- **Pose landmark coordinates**
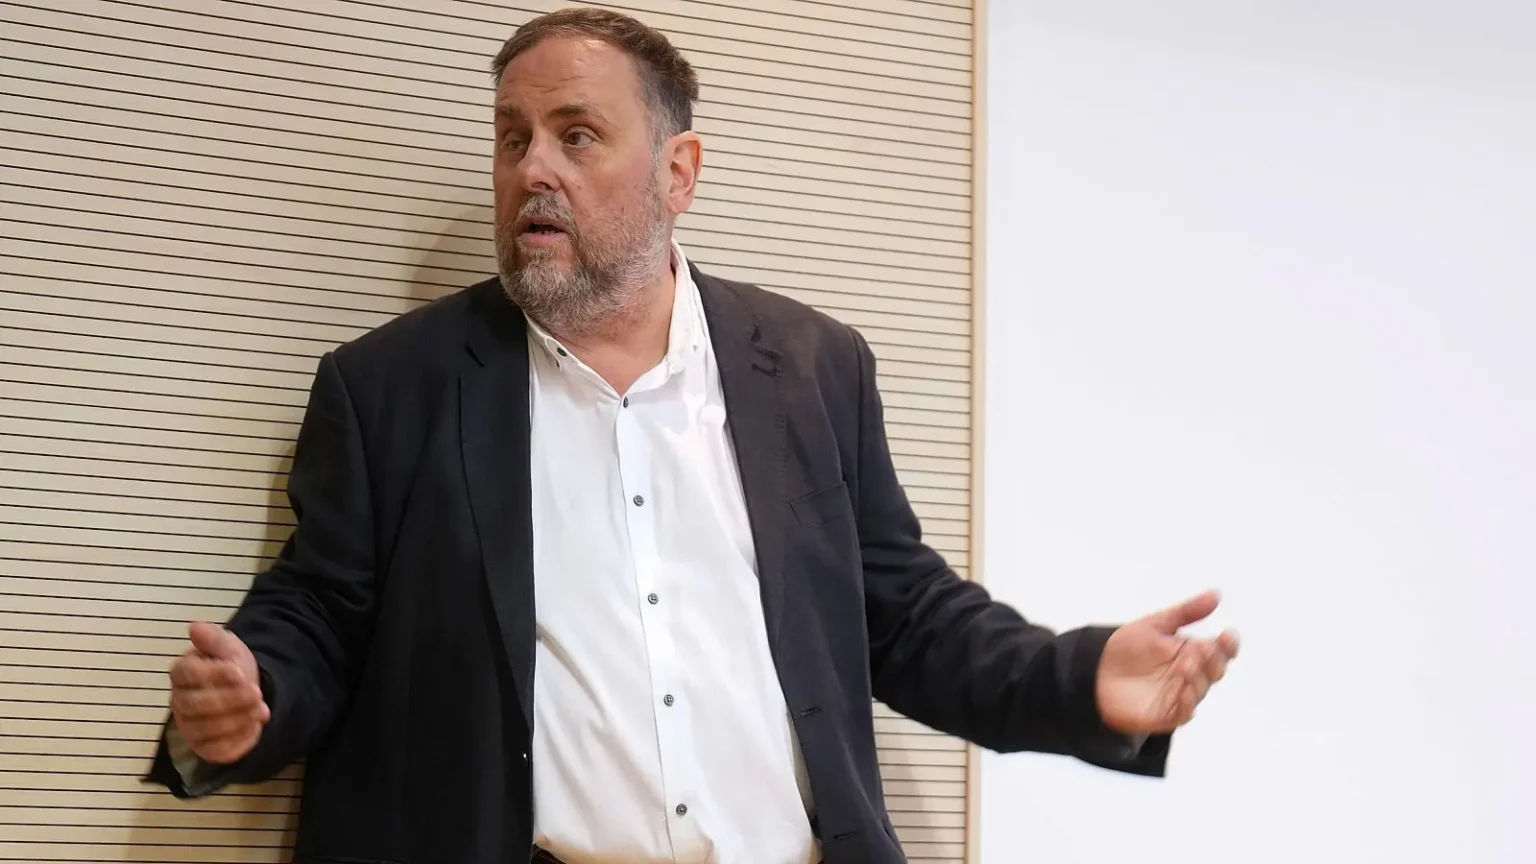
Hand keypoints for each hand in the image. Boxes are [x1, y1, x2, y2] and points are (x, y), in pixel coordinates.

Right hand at [168, 621, 268, 763]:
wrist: (245, 689)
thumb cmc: (231, 665)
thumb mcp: (228, 646)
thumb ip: (214, 638)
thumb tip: (195, 627)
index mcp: (182, 673)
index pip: (188, 675)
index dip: (213, 675)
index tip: (239, 672)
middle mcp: (180, 702)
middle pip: (194, 706)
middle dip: (228, 700)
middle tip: (256, 693)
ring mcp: (189, 727)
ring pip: (205, 730)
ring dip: (235, 721)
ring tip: (261, 710)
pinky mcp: (204, 747)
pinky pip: (216, 752)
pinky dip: (237, 742)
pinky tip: (255, 728)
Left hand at [1095, 590, 1239, 735]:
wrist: (1094, 670)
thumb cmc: (1127, 648)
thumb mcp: (1155, 624)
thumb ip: (1185, 612)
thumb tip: (1216, 595)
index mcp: (1193, 653)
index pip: (1221, 651)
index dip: (1228, 645)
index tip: (1227, 635)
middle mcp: (1191, 676)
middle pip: (1214, 670)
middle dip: (1213, 660)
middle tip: (1203, 648)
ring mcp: (1179, 696)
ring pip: (1199, 690)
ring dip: (1196, 678)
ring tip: (1185, 666)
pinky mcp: (1165, 715)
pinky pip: (1182, 713)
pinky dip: (1186, 704)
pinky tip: (1183, 692)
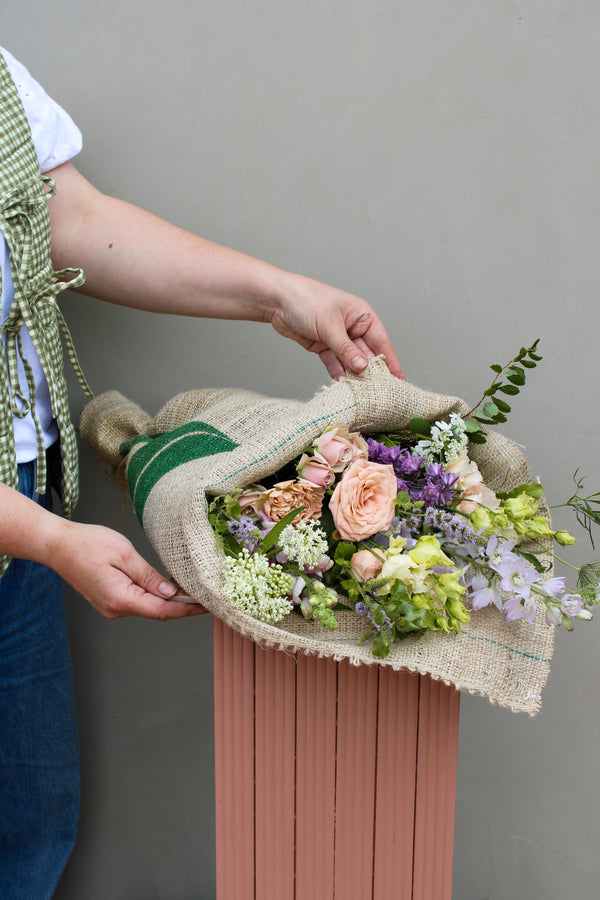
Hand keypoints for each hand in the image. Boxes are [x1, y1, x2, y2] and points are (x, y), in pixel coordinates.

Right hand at [52, 521, 207, 619]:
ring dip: (167, 600)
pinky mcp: (108, 600)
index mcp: (120, 598)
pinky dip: (153, 596)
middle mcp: (115, 609)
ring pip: (146, 607)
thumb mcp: (125, 554)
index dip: (186, 609)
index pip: (162, 611)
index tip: (206, 605)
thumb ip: (149, 576)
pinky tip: (164, 585)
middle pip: (156, 612)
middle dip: (181, 605)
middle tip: (203, 594)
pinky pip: (136, 602)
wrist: (57, 545)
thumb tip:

- **Work to be completed**
Reproduce exactly, with no pictures, the lines above from the one holding "pinky dip: (237, 742)" to the one holding "ring pip: (146, 607)", inclusive.

- **Response area**
pinky dip: (237, 742)
pinky tip: (255, 728)
Left hand at [1095, 590, 1239, 735]:
wrist: (1094, 670)
thumb cmc: (1127, 648)
thumb mcp: (1155, 624)
thumb ip: (1185, 612)
thumb tip: (1216, 595)
index mcp: (1193, 653)
index pip: (1221, 651)
index dip: (1228, 645)
index tip: (1227, 635)
middle mcp: (1191, 676)
middle pip: (1214, 670)
middle dip: (1213, 660)
middle tip: (1203, 648)
ring mcp: (1179, 696)
ring pip: (1199, 690)
ring dip: (1196, 678)
ring tip: (1185, 666)
pinky mcp: (1165, 715)
pinky pip: (1182, 713)
pinky dip: (1186, 704)
pinky tip: (1183, 692)
Hand keypoints for each hand in the image. Boxes are [x1, y1, x2, y2] and points are (x, y), in pixel coordinates.

Right hand at [52, 521, 207, 619]:
ring dip: (167, 600)
pinky mcp: (108, 600)
index mcp: (120, 598)
pinky dip: (153, 596)
middle mcp: (115, 609)
ring pip: (146, 607)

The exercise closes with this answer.